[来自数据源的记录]
-------------------------

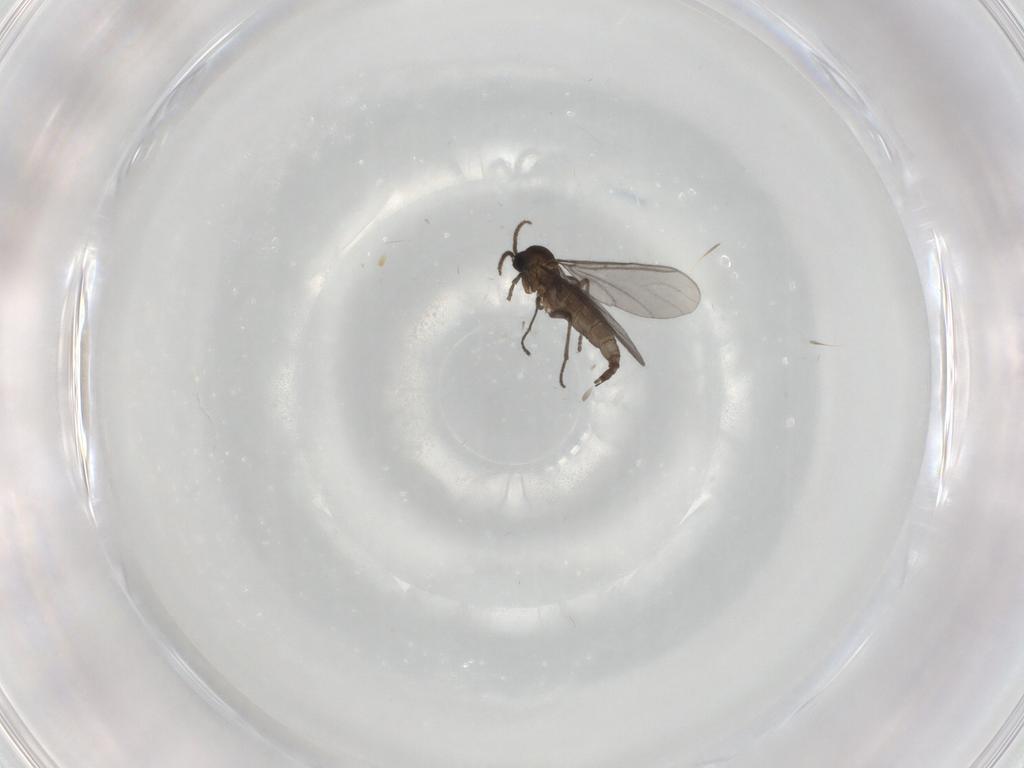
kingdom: Animalia
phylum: Arthropoda
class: Insecta
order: Diptera
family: Sciaridae
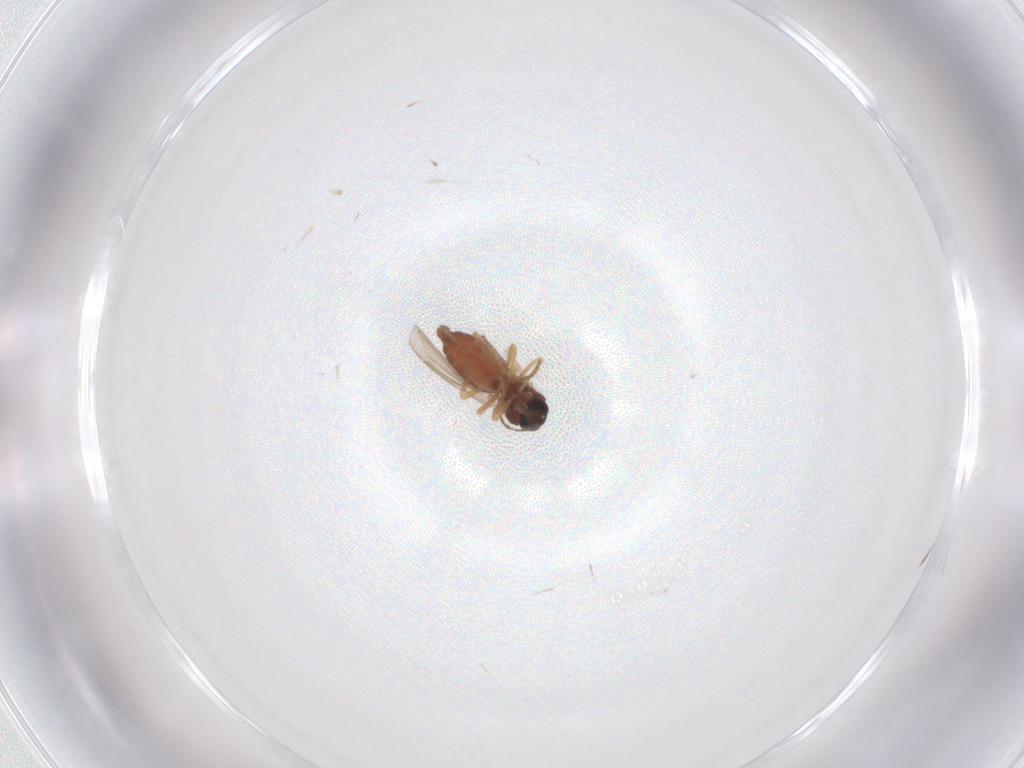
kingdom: Animalia
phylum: Arthropoda
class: Insecta
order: Diptera
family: Ceratopogonidae
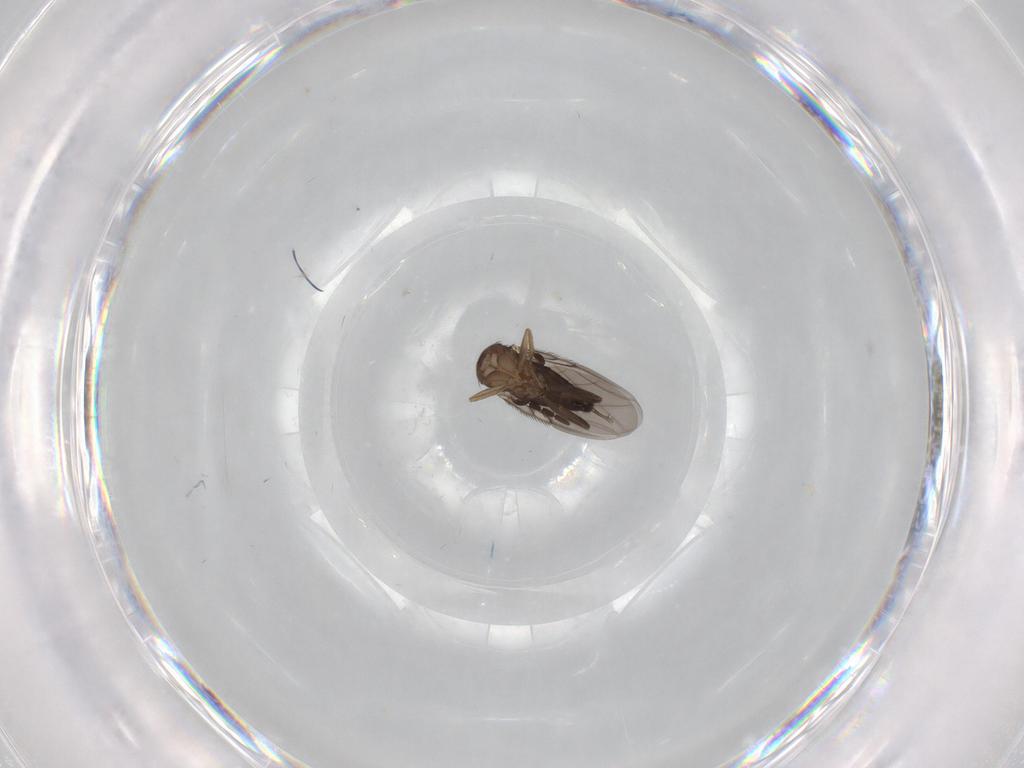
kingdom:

-------------------------

# [练习要求]
请原样输出上面所有的行，图片不要放进输出里。

# [练习结果]
kingdom: Animalia
phylum: Arthropoda
class: Insecta
order: Diptera
family: Sciaridae
kingdom: Animalia
phylum: Arthropoda
class: Insecta
order: Diptera
family: Ceratopogonidae
kingdom:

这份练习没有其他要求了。